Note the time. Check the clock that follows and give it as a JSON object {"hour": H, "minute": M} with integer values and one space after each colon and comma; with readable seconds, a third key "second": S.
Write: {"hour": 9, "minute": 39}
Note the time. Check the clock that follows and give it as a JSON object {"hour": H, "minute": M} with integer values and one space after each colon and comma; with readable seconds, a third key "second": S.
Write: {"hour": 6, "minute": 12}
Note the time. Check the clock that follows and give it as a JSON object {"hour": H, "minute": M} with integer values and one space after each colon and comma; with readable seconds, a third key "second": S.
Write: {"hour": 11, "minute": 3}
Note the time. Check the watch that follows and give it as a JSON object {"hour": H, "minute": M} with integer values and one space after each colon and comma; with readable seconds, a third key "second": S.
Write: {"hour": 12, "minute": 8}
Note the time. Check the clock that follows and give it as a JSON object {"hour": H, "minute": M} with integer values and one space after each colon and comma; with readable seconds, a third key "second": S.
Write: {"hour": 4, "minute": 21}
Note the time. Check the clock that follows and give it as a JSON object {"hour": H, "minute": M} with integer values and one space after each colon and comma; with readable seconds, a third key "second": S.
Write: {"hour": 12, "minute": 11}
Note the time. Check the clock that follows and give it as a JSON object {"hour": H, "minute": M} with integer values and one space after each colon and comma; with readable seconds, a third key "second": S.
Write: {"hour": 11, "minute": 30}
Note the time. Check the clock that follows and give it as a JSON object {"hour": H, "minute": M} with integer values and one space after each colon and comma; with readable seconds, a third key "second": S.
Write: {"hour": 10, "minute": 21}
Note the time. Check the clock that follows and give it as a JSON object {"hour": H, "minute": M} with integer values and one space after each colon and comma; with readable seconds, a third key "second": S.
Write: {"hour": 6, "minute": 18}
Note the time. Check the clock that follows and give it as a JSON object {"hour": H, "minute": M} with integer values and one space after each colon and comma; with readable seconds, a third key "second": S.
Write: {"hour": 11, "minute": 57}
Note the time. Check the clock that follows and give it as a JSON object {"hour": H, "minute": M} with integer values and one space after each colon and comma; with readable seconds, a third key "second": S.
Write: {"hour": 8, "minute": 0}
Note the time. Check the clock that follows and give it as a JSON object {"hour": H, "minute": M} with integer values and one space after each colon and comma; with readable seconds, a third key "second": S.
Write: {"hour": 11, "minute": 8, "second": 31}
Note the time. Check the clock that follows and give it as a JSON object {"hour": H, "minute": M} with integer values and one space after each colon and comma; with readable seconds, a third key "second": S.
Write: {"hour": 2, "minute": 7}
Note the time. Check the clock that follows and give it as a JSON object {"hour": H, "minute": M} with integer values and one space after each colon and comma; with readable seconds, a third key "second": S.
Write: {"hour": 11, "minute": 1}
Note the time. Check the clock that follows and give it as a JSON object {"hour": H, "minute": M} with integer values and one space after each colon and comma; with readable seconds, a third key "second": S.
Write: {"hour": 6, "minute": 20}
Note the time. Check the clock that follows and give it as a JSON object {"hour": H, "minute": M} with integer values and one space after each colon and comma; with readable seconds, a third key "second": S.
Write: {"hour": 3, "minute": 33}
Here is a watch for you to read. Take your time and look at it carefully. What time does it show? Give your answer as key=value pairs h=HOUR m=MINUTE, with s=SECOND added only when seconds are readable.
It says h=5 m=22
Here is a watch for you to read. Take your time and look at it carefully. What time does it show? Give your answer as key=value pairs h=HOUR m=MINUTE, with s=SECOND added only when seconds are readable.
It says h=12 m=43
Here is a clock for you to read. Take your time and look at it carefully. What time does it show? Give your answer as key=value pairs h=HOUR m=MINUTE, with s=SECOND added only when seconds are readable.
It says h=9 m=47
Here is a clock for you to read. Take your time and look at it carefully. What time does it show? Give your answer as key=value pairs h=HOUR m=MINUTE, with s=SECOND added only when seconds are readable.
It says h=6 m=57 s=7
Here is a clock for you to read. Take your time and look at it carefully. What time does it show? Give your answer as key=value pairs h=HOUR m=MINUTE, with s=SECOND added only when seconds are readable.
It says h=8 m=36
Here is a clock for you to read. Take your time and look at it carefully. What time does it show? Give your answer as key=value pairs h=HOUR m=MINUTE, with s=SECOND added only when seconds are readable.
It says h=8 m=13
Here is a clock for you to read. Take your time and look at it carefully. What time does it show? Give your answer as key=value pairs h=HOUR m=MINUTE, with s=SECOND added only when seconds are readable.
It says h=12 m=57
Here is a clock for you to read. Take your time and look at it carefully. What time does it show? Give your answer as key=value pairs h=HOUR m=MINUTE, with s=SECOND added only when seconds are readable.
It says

■ ■ ■ ■ ■

How many lines of the data above contain the string "says", counting case-sensitively? Reply with the number alone.

WRITTEN SOLUTION
8